Descubra quem é Joulupukki, o Papai Noel finlandês: sua origem, a morada em Korvatunturi e a vila em Rovaniemi, e por que essa tradição é vital para a Lapônia.
Quando chega dezembro, a Lapônia finlandesa se transforma em um verdadeiro reino de Natal. As luzes cintilam, a neve abafa os sons, o ar tem aroma de canela e biscoito de gengibre — e lá está ele, a figura de barba branca e casaco vermelho. A questão é: os moradores o chamam de Papai Noel ou de Joulupukki? Na Finlândia, essa escolha vai além do nome. É sobre tradição, cultura e, em parte, sobre negócios.

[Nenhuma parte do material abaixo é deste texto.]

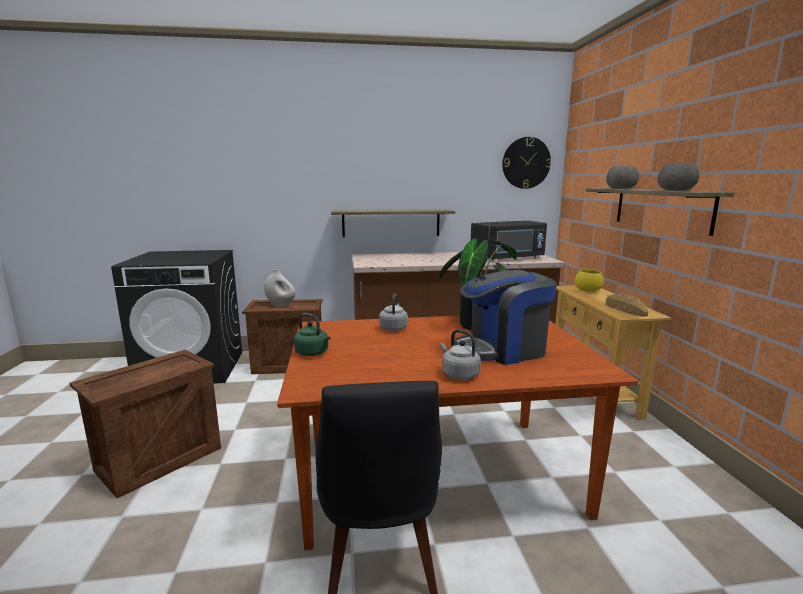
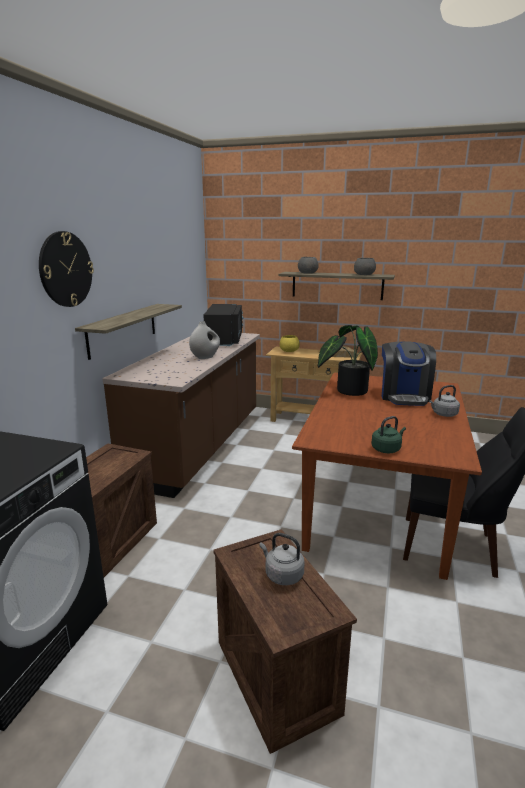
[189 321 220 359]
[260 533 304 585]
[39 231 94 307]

Joulupukki não é apenas “um Papai Noel finlandês”. O nome se traduz como Bode do Natal e, em outros tempos, a aparência era bem diferente. Chegou a ter um lado inquietante: uma pessoa vestida com pele de cabra batendo às portas e pedindo guloseimas. Com o tempo, esse vulto se suavizou e virou um presenteador benevolente.
Hoje ele é um senhor alegre, de barba branca e roupas vermelhas, que leva presentes às crianças. Ainda assim, mantém traços próprios: fala finlandês, vive nas florestas da Lapônia e sua imagem carrega a marca dos costumes locais. É aí que a tradição ganha corpo.
Papai Noel é conhecido em quase toda parte. Sua imagem moderna se consolidou sobretudo nos Estados Unidos e na Europa, e a publicidade e o cinema a espalharam mundo afora. Ele traz presentes, voa num trenó puxado por renas e, segundo a lenda, vive no Polo Norte.
Na Finlândia, porém, o tom é outro. Por aqui, prevalece a certeza de que o verdadeiro mago das festas mora com eles. E o nome pesa: para os finlandeses, ele é Joulupukki. A diferença pode parecer sutil, mas muda a história que se conta.
Joulupukki tem duas “casas”. A primeira é a mítica Korvatunturi, um monte na fronteira com a Rússia. É considerada sua morada verdadeira, mas chegar lá é quase impossível: a área é protegida e o acesso exige permissão.
A segunda fica na cidade de Rovaniemi, na Lapônia. Ali, uma Santa Claus Village recebe visitantes do mundo inteiro. Dá para encontrar Joulupukki pessoalmente, enviar cartas no seu correio e até vê-lo trabalhando em sua residência. E, embora o lugar pareça uma “vila do Papai Noel”, os finlandeses insistem tratar-se do mesmo Joulupukki — apenas apresentado de um jeito mais atual. No fundo, é a tradição traduzida para o presente.
Para a Finlândia, Joulupukki é mais que um personagem de conto. Ele é parte do tecido nacional, símbolo do inverno festivo e também fonte de renda, já que milhares de turistas vão até lá por causa dele.
Ao mesmo tempo, o país faz questão de preservar o que torna sua tradição única. Não quer que Joulupukki vire uma cópia de Papai Noel. Por isso, em textos oficiais, costuma-se dizer que Santa Claus também é conhecido como Joulupukki — uma forma de sinalizar que, ali, o nome verdadeiro é Joulupukki. O detalhe pode parecer pequeno, mas revela uma vontade clara de proteger uma história que não se quer perder.
A Finlândia parece ter encontrado seu próprio equilíbrio. Joulupukki permanece familiar e distinto, enquanto a imagem de Papai Noel ajuda a tornar a festa imediatamente compreensível para quem chega de fora. Não soa como disputa, e sim como convivência tranquila. O país preserva o que é seu e, ao mesmo tempo, compartilha o espírito natalino com o mundo.
Quando uma criança em Rovaniemi se aproxima do simpático senhor de vermelho, o nome pouco importa: ela acredita no maravilhoso. Para a Finlândia, porém, o nome tem peso — porque por trás dele está uma história inteira que se quer manter viva.